Assistant New Jersey Health Commissioner Jeff Brown and Commissioner Shereef Elnahal extol the benefits of medical marijuana at a gathering Wednesday in Atlantic City. (Joe Hernandez/WHYY)

New Jersey’s medical marijuana program swelled during Gov. Phil Murphy’s first year in office, doubling its number of patients to more than 39,000.

The number of doctors also grew, from just more than 500 physicians to nearly 900.

But Murphy wants even more doctors to join, so state officials have been hitting the road to convince medical professionals of the benefits of medical marijuana — and dispel what they say are the myths.

“What we’re really trying to do in New Jersey is to have a real, medical program,” said Health Commissioner Dr. Shereef Elnahal, during a presentation Wednesday in Atlantic City.

Elnahal spoke to doctors and other staff at AtlantiCare Regional Medical Center, his eighth presentation in a series of grand rounds lectures he has been delivering at hospitals and medical schools since May.

Elnahal said the state is striving for a medical marijuana program that “holds everyone in the process accountable, that provides some level of assurance to patients and their families that they’re actually getting a medical evaluation and to the general public that this is not just a roundabout for adult-use legalization.”

Medical marijuana was legalized in New Jersey under former Gov. Chris Christie, but it was difficult for many patients to qualify for the drug let alone get marijuana in the form they needed.
#####
## ACTION ITEM
Duplicate the article on New Jersey's medical marijuana program word for word.
#####
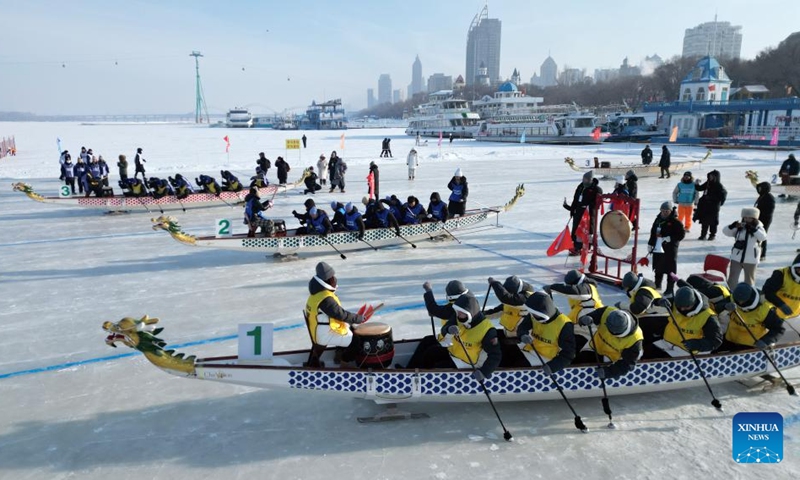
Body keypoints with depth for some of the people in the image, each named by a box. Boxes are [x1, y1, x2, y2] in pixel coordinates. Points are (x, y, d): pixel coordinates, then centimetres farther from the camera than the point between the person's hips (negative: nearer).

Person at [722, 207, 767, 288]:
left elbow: (763, 237, -19)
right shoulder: (739, 227, 3)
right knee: (732, 278, 4)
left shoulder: (758, 227, -1)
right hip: (736, 257, 2)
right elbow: (725, 231, -2)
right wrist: (733, 226, -19)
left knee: (749, 279, 12)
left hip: (750, 259, -2)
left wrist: (753, 229, -27)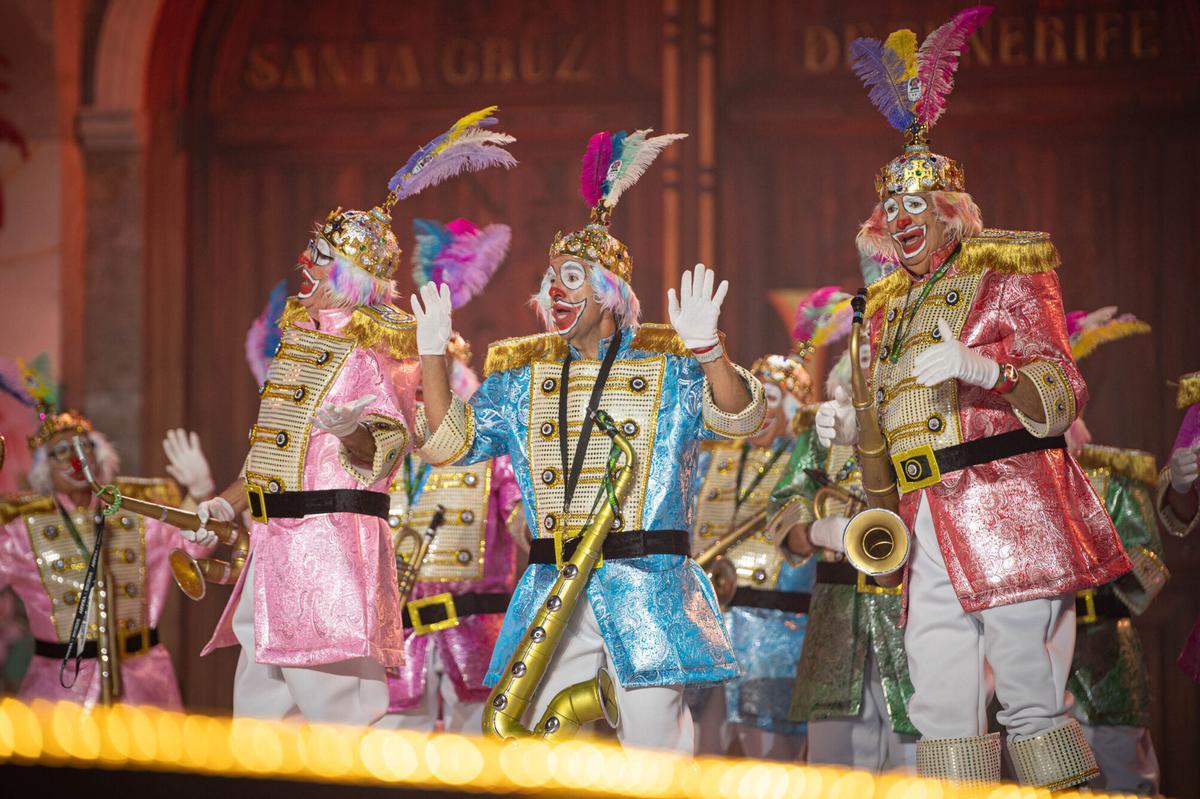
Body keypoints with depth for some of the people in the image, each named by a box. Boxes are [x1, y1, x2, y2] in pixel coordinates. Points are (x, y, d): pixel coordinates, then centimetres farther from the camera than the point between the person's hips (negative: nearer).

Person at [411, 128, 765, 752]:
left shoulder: (666, 371, 5)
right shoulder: (522, 381, 16)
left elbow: (740, 419, -9)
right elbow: (447, 443, 13)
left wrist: (706, 349, -27)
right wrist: (432, 353, 3)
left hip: (647, 588, -3)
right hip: (551, 588, 4)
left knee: (652, 733, -8)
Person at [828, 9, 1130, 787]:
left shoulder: (1006, 279, 2)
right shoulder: (890, 308, 22)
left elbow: (1064, 394, -7)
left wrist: (984, 366, -23)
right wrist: (850, 424, 8)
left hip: (1009, 512, -7)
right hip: (931, 521, 7)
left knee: (1031, 692, -9)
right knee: (941, 702, 3)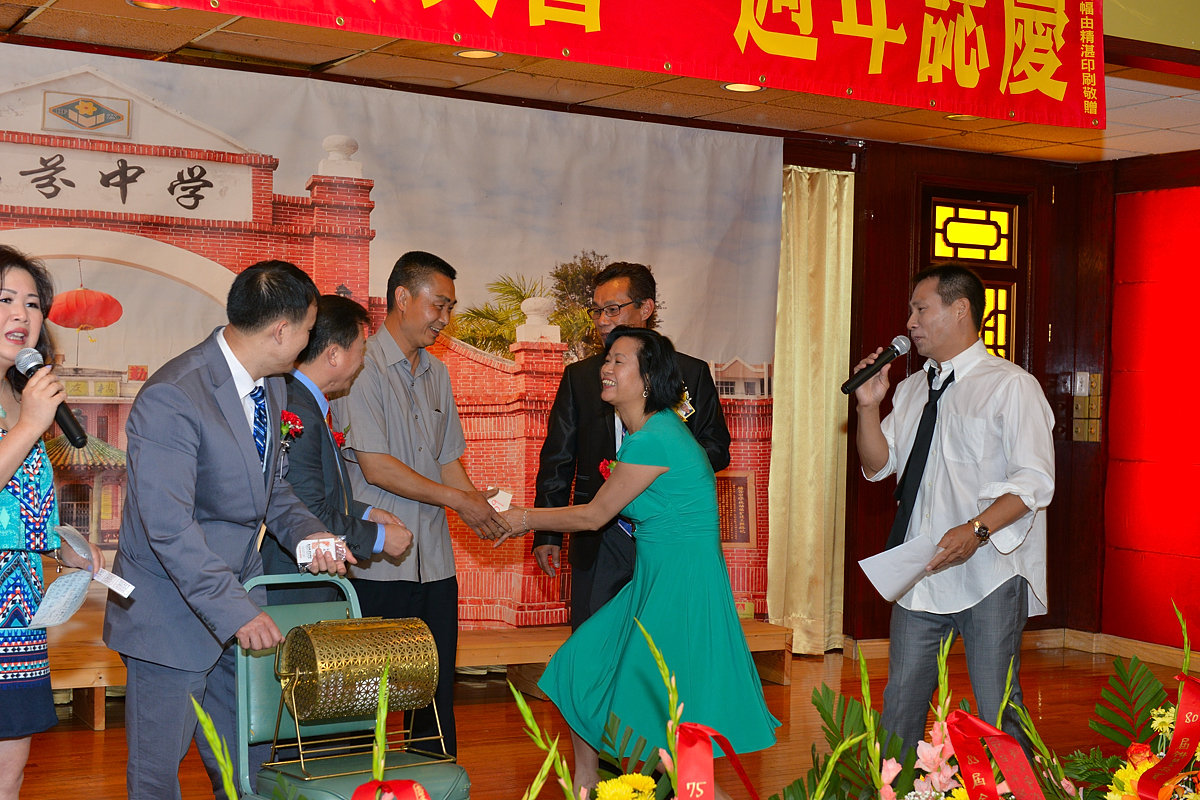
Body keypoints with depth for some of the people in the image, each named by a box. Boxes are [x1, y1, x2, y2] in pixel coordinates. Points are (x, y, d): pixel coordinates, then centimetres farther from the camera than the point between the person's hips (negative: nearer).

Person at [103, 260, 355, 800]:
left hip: (237, 599, 8)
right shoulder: (171, 399, -23)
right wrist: (235, 612, -29)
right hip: (173, 617, -8)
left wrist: (307, 532, -1)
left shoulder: (271, 386, 5)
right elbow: (169, 529, -27)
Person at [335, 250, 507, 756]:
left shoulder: (436, 373, 17)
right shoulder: (363, 366, -8)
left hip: (434, 560, 7)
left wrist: (480, 506, 0)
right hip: (379, 562, -7)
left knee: (438, 694, 8)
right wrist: (456, 499, -10)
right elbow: (376, 467, -14)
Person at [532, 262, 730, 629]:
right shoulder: (578, 377, 10)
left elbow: (717, 450, 7)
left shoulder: (690, 373, 6)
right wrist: (547, 534, 0)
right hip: (599, 543, 1)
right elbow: (556, 460, 9)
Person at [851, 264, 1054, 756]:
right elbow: (878, 465, 16)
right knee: (900, 705, 9)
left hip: (988, 573, -6)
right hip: (920, 574, 6)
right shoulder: (911, 390, 17)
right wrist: (869, 406, 0)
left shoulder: (1011, 385, -4)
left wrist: (975, 530, -26)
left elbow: (1033, 482, -12)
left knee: (997, 715, -3)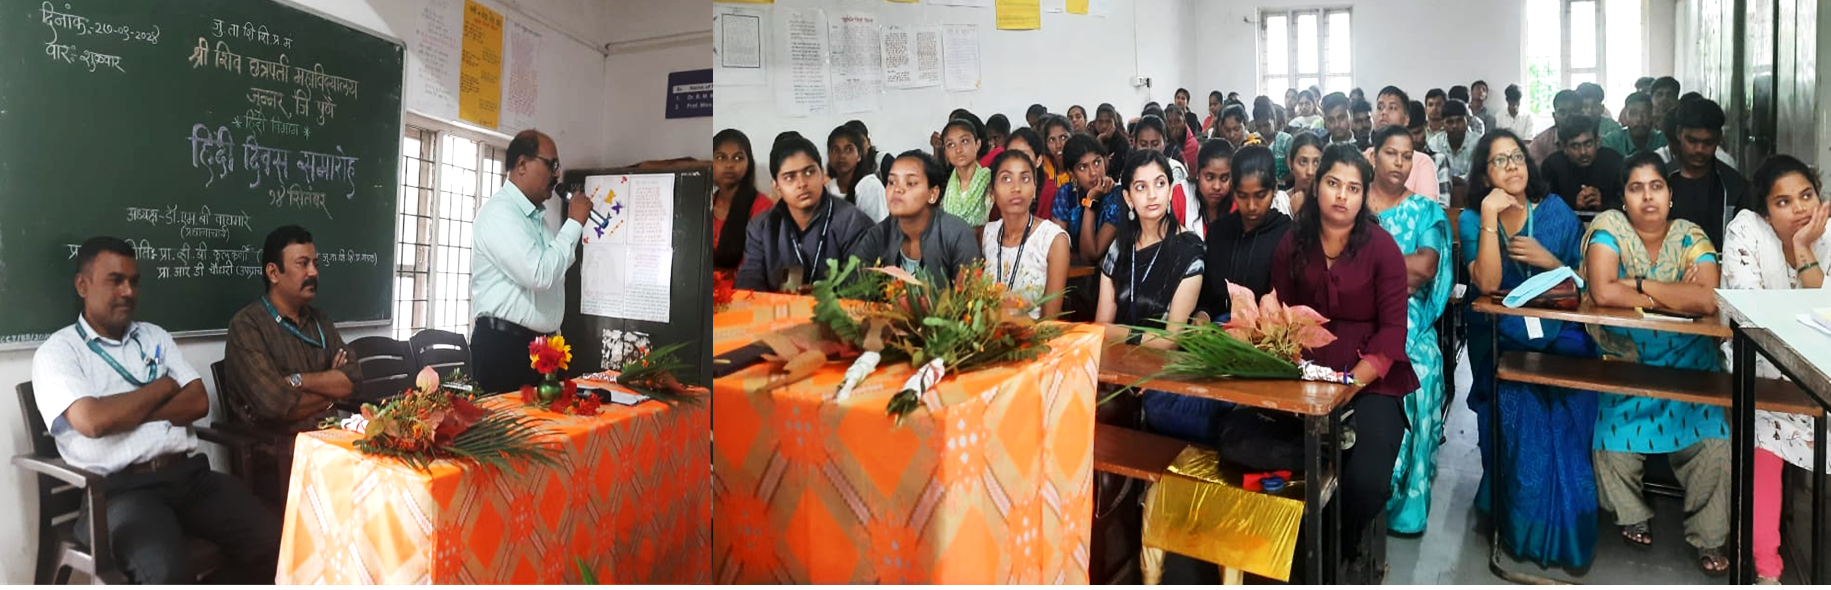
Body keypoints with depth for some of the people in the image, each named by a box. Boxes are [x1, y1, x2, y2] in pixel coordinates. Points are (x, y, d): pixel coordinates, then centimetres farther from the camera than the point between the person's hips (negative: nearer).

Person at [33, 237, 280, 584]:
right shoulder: (57, 352, 3)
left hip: (189, 473, 5)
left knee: (271, 540, -17)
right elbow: (93, 421, -14)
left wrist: (126, 412, -5)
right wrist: (164, 387, 0)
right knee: (167, 571, -33)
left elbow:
#####
## PROBLEM SOLUTION
Assistant New Jersey Health Commissioner Jeff Brown and Commissioner Shereef Elnahal extol the benefits of medical marijuana at a gathering Wednesday in Atlantic City. (Joe Hernandez/WHYY)

New Jersey’s medical marijuana program swelled during Gov. Phil Murphy’s first year in office, doubling its number of patients to more than 39,000.

The number of doctors also grew, from just more than 500 physicians to nearly 900.

But Murphy wants even more doctors to join, so state officials have been hitting the road to convince medical professionals of the benefits of medical marijuana — and dispel what they say are the myths.

“What we’re really trying to do in New Jersey is to have a real, medical program,” said Health Commissioner Dr. Shereef Elnahal, during a presentation Wednesday in Atlantic City.

Elnahal spoke to doctors and other staff at AtlantiCare Regional Medical Center, his eighth presentation in a series of grand rounds lectures he has been delivering at hospitals and medical schools since May.

Elnahal said the state is striving for a medical marijuana program that “holds everyone in the process accountable, that provides some level of assurance to patients and their families that they’re actually getting a medical evaluation and to the general public that this is not just a roundabout for adult-use legalization.”

Medical marijuana was legalized in New Jersey under former Gov. Chris Christie, but it was difficult for many patients to qualify for the drug let alone get marijuana in the form they needed.